The presentation concluded with intriguing data regarding the use of bispecific antibodies in frontline myeloma, starting with the IFM 2020-01 TECTAL study, which was designed for a frail patient population. Patients had to be age 65 or older, transplant ineligible, with ECOG performance status 0-2. There were two cohorts: teclistamab, daratumumab, and lenalidomide (TAC DARA MAP BCMA bispecific), or teclistamab and lenalidomide (TAC LEN).

Patients received this regimen, and results showed a strikingly high proportion of patients who achieved MRD negativity at six months among patients who received daratumumab in the intention-to-treat analysis. The progression-free survival and overall survival curves are remarkable, though with small numbers of patients. Larger studies are indeed ongoing, such as MAJESTIC-5.

The field needs to move toward response-adaptive therapy and more finite duration treatments. These drugs are enormously expensive, and it is not just the U.S. healthcare system that must deal with this—healthcare systems all over the globe face this challenge. Determining how to limit treatment to some acceptable duration will be critical, as indefinite bispecific therapy is not sustainable.

Lendiceltamab Consolidation for MRD-Positive Patients: IMMUNOPLANT Study

The final study highlighted was a novel study looking at the use of lendiceltamab after induction for patients who are MRD positive. This was the IMMUNOPLANT study. Patients who were MRD positive after induction received four cycles of a novel combination and were eligible to receive lendiceltamab on the schedule shown.

Results are preliminary, but post-cycle 4 among patients on the study, of 19 patients, 89% achieved MRD negativity at 10 to the minus 6 by NGS, and 100% achieved MRD negativity at 10 to the minus 5 by flow cytometry. Looking at 6 months post-lendiceltamab bone marrow biopsies of 10 patients, all had achieved MRD negativity at 10 to the minus 6.

The usual strategy for people who are MRD positive, following the MIDAS trial, would be to consider transplant. If MRD negative, there might be discussion about deferring transplant based on MIDAS study results. The results for transplant among patients who are MRD positive are frankly quite disappointing. It appears that using a strategy of very limited lendiceltamab induction and maintenance might be a very novel strategy for dealing with patients who have this high-risk biology with MRD positivity after induction.

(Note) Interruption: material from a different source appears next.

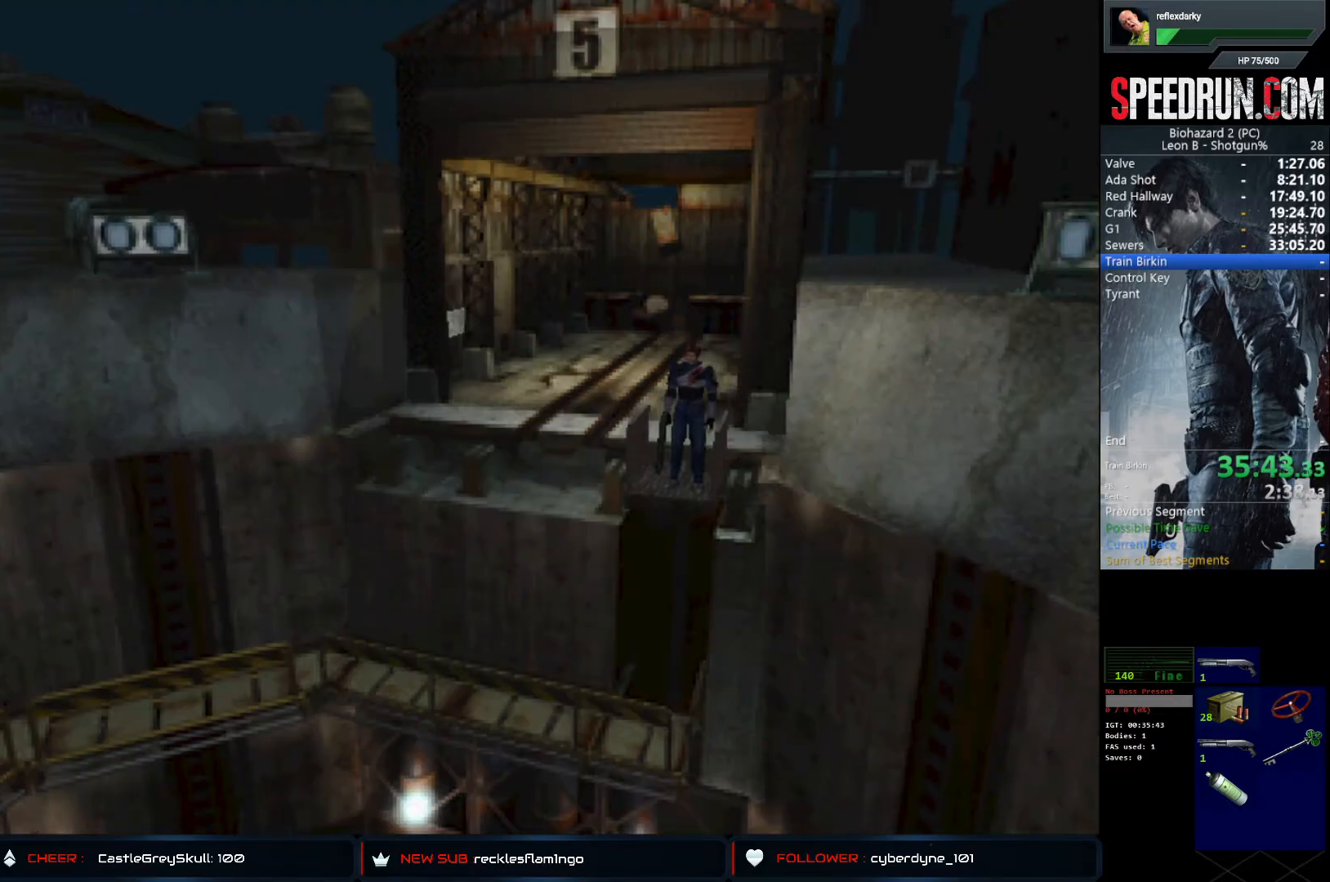
{"buttons": ["SQUARE", "DPAD_UP", "DPAD_RIGHT"], "left_stick": "center", "right_stick": "center", "events": [[17, "CROSS", "up"], [17, "DPAD_UP", "up"], [150, "DPAD_UP", "down"], [283, "DPAD_RIGHT", "down"]]}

Future Directions and Clinical Practice Changes

Looking ahead, there are emerging data for better understanding of subgroups in transplant-eligible myeloma, including the Duffy phenotype, the t(11;14) translocation, and functional high-risk myeloma. The AURIGA data support, at least in the daratumumab-naive population, the benefit of adding daratumumab among patients who are MRD positive, and the GMMG HD7 data will be critical. The IMMUNOPLANT study's utilization of bispecific antibodies for consolidation in MRD-positive patients appears highly effective. Incorporation of bispecifics into frontline myeloma therapy is very appealing, but there is a need to look at finite duration therapy among patients with deep responses.

In terms of practice changes, AURIGA again highlights the importance of dual CD38/IMiD maintenance, which has been seen not only in this study but also in PERSEUS. The MASTER analysis is very important for helping to identify patients who have a functional high-risk phenotype and would benefit from earlier use of T-cell engaging therapy. The t(11;14) translocation data are very helpful for counseling, planning, and management for patients.